To see how many tokens are used by an API call, check the usage field in the API response (e.g., response[‘usage’][‘total_tokens’]).

To see how many tokens are in a text string without making an API call, use OpenAI’s tiktoken Python library. Example code can be found in the OpenAI Cookbook’s guide on how to count tokens with tiktoken.

Each message passed to the API consumes the number of tokens in the content, role, and other fields, plus a few extra for behind-the-scenes formatting. This may change slightly in the future.

If a conversation has too many tokens to fit within a model’s maximum limit (e.g., more than 4096 tokens for gpt-3.5-turbo), you will have to truncate, omit, or otherwise shrink your text until it fits. Beware that if a message is removed from the messages input, the model will lose all knowledge of it.

Note too that very long conversations are more likely to receive incomplete replies. For example,** a gpt-3.5-turbo conversation that is 4090 tokens long will have its reply cut off after just 6 tokens.**

#

Hence, from the message above it seems the entire conversation counts in the token usage which limits how much can be given to the API and implies that the costs can be significant in long conversations.

Given the costs, I think it's best to send only the user prompt and maybe the system content unless you really need to take into account all of the previous messages. A user interface design that lets you choose the messages to add to the context might make that simpler.

If the costs are irrelevant to you then you can maybe implement a moving context window (I assume that is what the ChatGPT chat page does in the background).

regal sundial
#

I mean I can think of some ways to really pack a lot of historical conversation into that assistant but if I only get 4096 for all of those combined the system the assistant and the prompt then there's no difference than me just doing this myself with DaVinci 003 other than the fact they only charge like 1/10 of the cost to use this model, which definitely is influence enough, but I was hopeful for expanded capabilities that could prolong the need for fine tuning and paying six times more than DaVinci 3 costs which is like 60 times more than this costs.

regal sundial
#

Is it not possible that system is one message, assistant is one message and the user is one message with a total possible token count of 12k in a message?

#

Okay so also here evidence that my presumption may be correct. "If adding instructions in the system message doesn't work, you can also try putting them into a user message. (In the near future, we will train our models to be much more steerable via the system message. But to date, we have trained only on a few system messages, so the models pay much more attention to user example"
"https://github.com/openai/openai-python/blob/main/chatml.md"

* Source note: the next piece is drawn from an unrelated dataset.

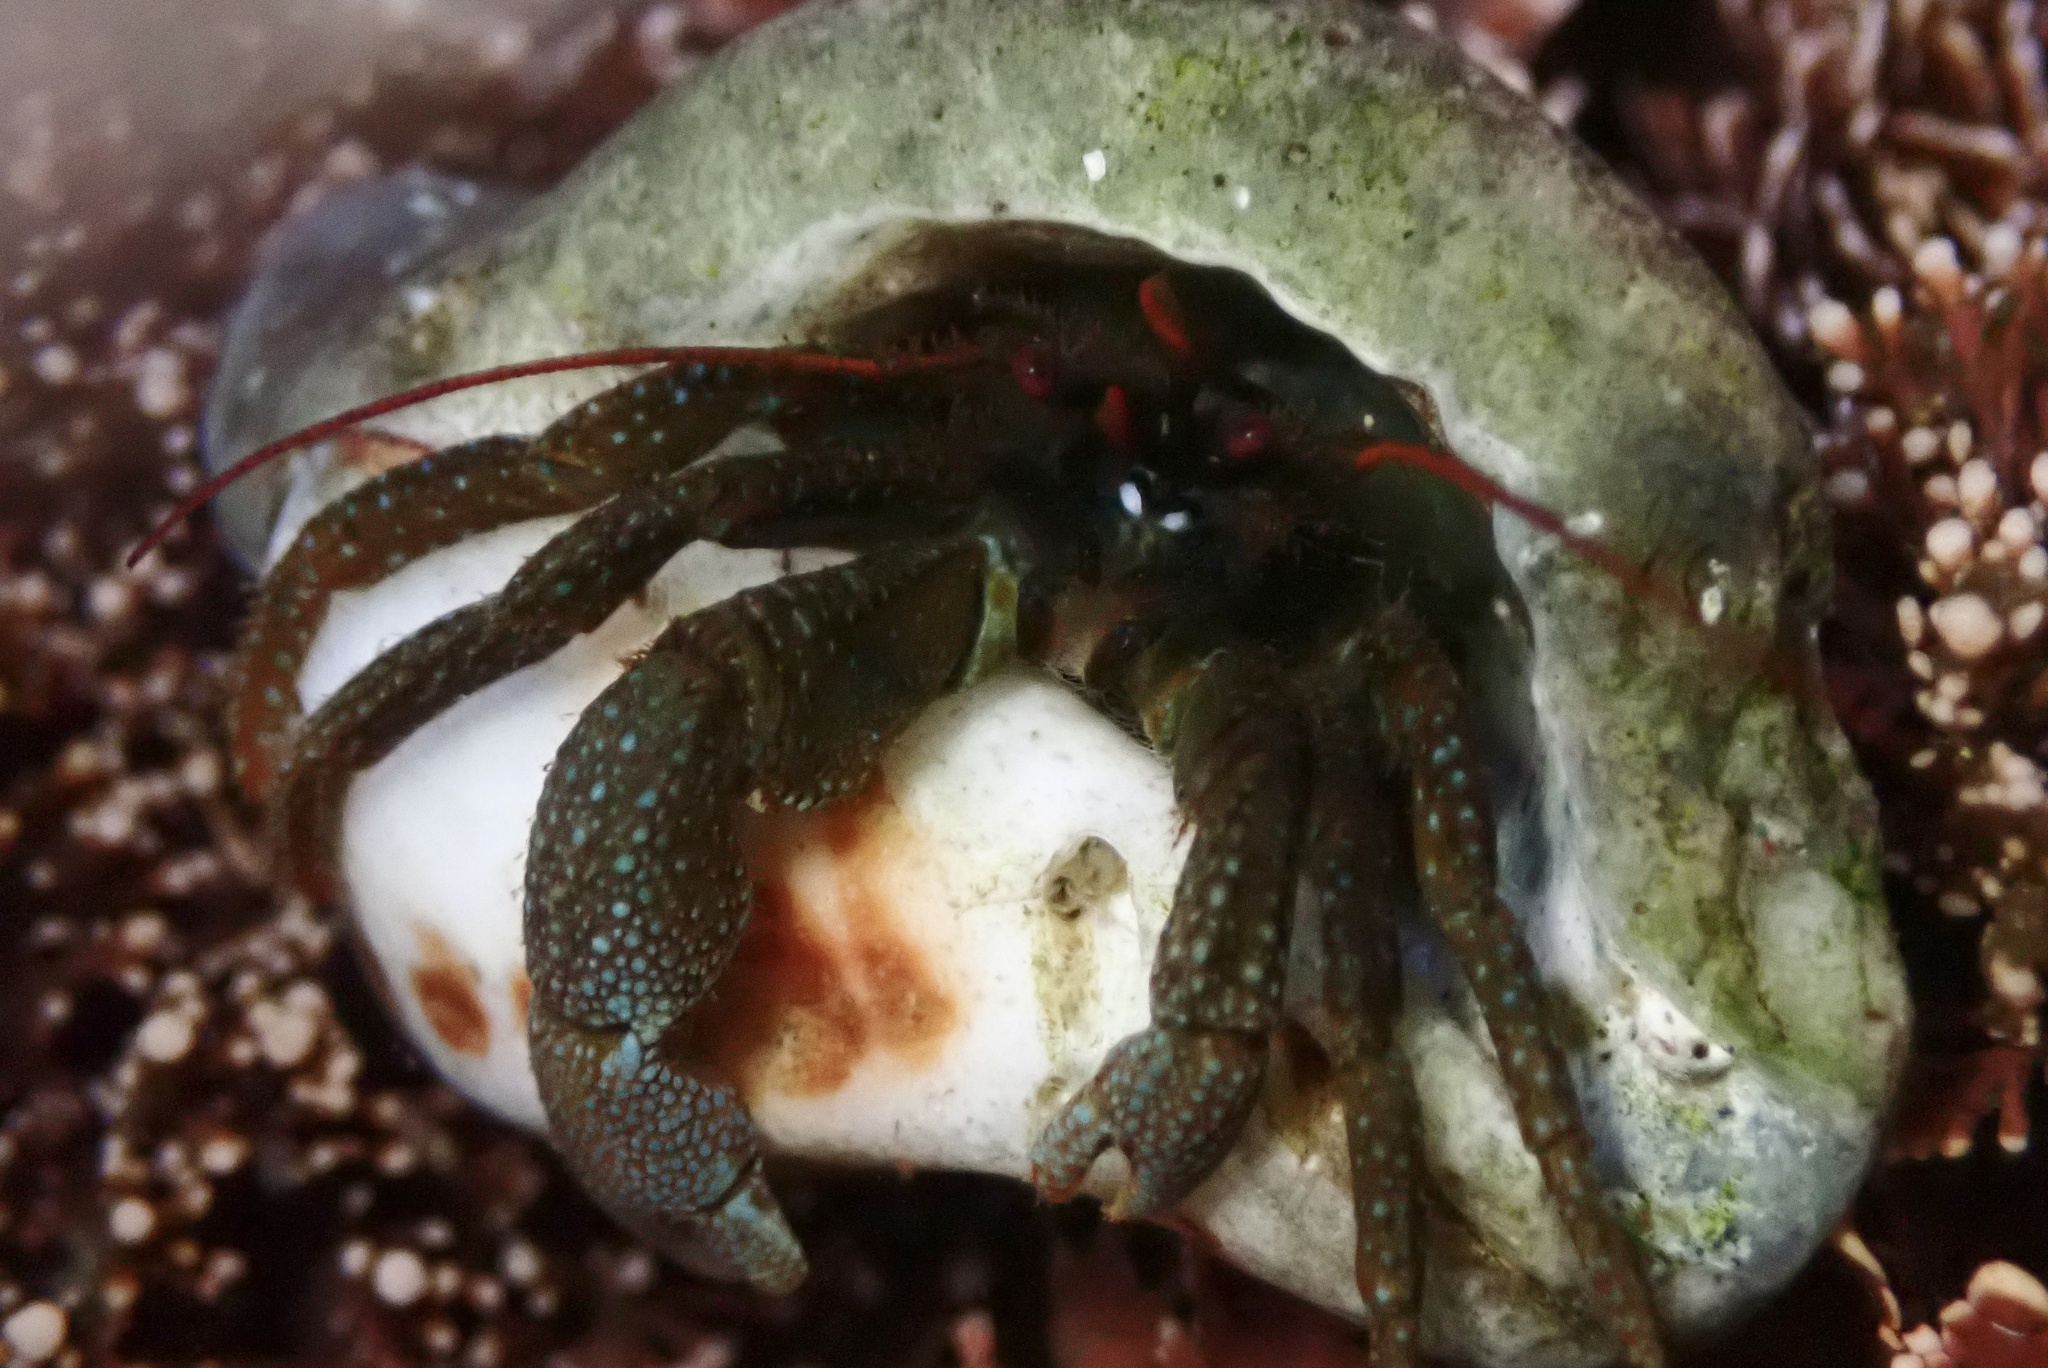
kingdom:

this implies it is a different language model handling each of these, so I would think it would be a different token count each.

gilded furnace
regal sundial
#

I still don't see this is a clear outline. What this says is that the system message costs 1 token, no matter what, which make sense since we aren't actually querying some crazy powerful language model we're querying a super simple watered down system management language model it's barely been trained yet.

It shows a plus two for the assistant, does that mean the assistant only costs two tokens no matter how much we put there?

Does mention you can do this the old school way using basically soft switches in the prompt but then it can be hacked. So maybe it is all the same and the assistant is only giving us the ability to protect our prompt without having to put a bunch of extra prompt in to protect our prompt.

I'm about to put this to the test today anyway to find out for sure.

At minimum I still feel the documentation is ambiguous.

If in case it is 4096 total, and the cost of the assistant prompt is the same amount of tokens as the user prompt, it sounds like the entirety of this new model only does two things - one provide assistant as way of protecting your pre-prompt and two, reduce the cost of your queries. But it doesn't really do anything special or new regarding capabilities of chat that you couldn't already do with DaVinci already yourself by appending a pre prompt and postprompt.